I don't remember any one particular Thanksgiving while I was growing up. It's more an accumulation of them all rolled up into one pleasant memory that makes me smile. The song "over the river and through the woods to Grandmother's house we go" definitely was the theme of the day for my family. Yes, over the Penobscot River and through Brewer to picturesque country of Holden was the route to my grandmother's house where a feast always awaited us. Sometimes winter had already begun and the landscape was delicately draped with snow. My brothers and I were filled with anticipation of the exquisite meal we would eat and the days ahead that led to the grand finale, Christmas.
Nana's house was filled with delicious holiday aromas from pumpkin and apple pies. My guilty pleasure was the suet pudding soaked with hard sauce. The dessert was so rich and flavorful, I could only eat a small serving even though I always wanted more. Cinnamon and other spices masked the smell of the turkey roasting in the oven and the medley of vegetables on the stove. Native grown McIntosh apples would fill the apple pies and sweeten the day as their flavor mingled with the vanilla ice cream slowing melting atop the warm pie. Their aroma is so distinctive that I could always tell if they were being sold in a store and now whenever I smell them, I'm instantly transported back to autumn in Maine when the orchards are bustling with business. There with her colorful apron on, Nana was the captain of her kitchen and always busy making sure everyone present was thoroughly sated. She rarely used a recipe, yet everything she made was baked to perfection. Her culinary expertise was strictly from instinct and the experience she had mastered many years before made her like some legendary figure from a Norman Rockwell illustration in my mind.
My choice from the turkey was always the wings, but when my Great Aunt Leah, my grandmother's sister dined with us, I had to share because they were her favorite as well. I never minded and to this day, I always announce out loud that this one is for Aunt Leah as I eat one wing for me and one wing for her. I know she'd like it that she's still remembered and included in all our holiday meals. Nana piled our plates beyond capacity, but no matter how much we ate it, everyone always had room for a little dessert and then a nap before going home. Nana always told me that my eyes were bigger than my stomach. I suppose she was right, but on holidays even a child can have a hollow leg and be a bottomless pit.

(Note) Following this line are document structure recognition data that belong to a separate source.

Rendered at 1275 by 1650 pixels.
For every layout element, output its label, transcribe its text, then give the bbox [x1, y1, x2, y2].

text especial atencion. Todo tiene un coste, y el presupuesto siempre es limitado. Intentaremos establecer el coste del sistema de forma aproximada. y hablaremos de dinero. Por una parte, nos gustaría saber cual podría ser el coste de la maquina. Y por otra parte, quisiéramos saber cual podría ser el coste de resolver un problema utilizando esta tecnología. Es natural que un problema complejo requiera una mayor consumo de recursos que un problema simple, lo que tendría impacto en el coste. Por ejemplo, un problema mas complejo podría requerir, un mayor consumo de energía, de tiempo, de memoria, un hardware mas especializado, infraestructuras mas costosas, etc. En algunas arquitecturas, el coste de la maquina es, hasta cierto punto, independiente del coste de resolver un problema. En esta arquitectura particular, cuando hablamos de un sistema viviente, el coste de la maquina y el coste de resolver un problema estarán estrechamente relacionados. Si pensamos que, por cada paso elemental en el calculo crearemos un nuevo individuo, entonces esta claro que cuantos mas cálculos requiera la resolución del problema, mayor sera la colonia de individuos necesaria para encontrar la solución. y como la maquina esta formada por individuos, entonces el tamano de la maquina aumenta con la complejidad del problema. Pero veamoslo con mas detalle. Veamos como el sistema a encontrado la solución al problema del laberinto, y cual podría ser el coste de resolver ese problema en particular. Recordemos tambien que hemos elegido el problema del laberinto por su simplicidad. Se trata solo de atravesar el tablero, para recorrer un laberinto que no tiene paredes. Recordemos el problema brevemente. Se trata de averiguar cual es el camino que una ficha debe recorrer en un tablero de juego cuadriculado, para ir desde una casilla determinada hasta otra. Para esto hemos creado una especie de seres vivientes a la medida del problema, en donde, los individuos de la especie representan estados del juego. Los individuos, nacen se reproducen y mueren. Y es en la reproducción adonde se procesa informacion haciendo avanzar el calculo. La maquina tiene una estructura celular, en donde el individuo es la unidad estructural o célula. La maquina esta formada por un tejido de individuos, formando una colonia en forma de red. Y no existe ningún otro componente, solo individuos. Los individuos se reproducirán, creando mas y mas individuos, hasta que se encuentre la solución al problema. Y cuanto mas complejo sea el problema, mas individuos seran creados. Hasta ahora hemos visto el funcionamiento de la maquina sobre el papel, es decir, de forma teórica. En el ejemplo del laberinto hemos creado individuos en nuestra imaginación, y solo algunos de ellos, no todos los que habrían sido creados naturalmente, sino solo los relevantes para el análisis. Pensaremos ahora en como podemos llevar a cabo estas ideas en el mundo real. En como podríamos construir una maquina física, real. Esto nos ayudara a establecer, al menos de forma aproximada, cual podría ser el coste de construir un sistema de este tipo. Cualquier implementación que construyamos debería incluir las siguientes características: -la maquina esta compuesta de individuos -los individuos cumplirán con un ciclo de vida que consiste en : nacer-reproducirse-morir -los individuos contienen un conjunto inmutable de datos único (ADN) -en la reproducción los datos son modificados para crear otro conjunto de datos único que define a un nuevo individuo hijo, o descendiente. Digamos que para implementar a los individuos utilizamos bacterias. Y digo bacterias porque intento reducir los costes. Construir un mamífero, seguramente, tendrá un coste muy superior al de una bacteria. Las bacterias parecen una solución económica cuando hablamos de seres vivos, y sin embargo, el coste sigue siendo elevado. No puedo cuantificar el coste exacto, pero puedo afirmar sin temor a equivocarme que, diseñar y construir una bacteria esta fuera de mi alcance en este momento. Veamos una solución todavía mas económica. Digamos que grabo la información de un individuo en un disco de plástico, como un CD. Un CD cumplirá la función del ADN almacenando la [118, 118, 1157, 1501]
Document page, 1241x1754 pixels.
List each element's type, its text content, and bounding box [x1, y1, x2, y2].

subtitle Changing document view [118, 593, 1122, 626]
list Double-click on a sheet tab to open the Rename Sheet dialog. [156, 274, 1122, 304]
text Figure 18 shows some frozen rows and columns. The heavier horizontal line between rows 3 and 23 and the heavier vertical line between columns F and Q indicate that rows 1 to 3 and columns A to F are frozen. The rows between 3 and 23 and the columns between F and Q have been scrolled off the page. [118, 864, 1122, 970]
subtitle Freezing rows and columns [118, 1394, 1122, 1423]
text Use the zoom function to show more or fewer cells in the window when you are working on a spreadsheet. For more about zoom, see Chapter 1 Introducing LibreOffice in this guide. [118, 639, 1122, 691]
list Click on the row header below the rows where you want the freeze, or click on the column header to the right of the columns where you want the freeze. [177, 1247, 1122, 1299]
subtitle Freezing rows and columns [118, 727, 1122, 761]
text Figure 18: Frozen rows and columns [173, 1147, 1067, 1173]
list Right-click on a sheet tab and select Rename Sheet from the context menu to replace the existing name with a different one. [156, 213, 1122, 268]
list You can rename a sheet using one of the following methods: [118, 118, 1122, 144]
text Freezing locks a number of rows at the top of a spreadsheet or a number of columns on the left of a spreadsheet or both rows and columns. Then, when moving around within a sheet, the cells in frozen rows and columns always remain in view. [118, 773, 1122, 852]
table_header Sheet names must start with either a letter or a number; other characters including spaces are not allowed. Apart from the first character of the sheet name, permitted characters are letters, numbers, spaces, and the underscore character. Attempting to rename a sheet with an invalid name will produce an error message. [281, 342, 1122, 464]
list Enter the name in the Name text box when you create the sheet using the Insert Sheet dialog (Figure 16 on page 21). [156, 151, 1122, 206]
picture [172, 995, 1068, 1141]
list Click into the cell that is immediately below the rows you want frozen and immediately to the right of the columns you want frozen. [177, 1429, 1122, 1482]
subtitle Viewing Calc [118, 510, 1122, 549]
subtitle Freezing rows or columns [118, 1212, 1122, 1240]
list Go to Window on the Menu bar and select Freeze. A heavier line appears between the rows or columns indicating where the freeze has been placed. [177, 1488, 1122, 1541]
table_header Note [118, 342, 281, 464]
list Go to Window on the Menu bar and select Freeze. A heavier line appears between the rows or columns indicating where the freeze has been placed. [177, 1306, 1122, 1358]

As the table was cleared and the food put away, my brothers and I did the dishes while the adults went into the living room to take a much needed breather. Nana always saved the paper tablecloth so I could cut out the turkeys and other Thanksgiving pictures printed on the tablecloth. By the time I was done cutting, it was late in the afternoon and time to return home back through the woods and over the river to Walter Street we would go, but each time I went to Nana's house before I would leave, I always made sure I signed her guest book she kept on the desk in the corner of her living room. Doing that always made me feel as special as the others who had been guests in her house. I'm sure the thought never crossed her mind to tell me not to do that because it was only for guests. After all, I was her only grand daughter and I'm sure she indulged me in many, many ways.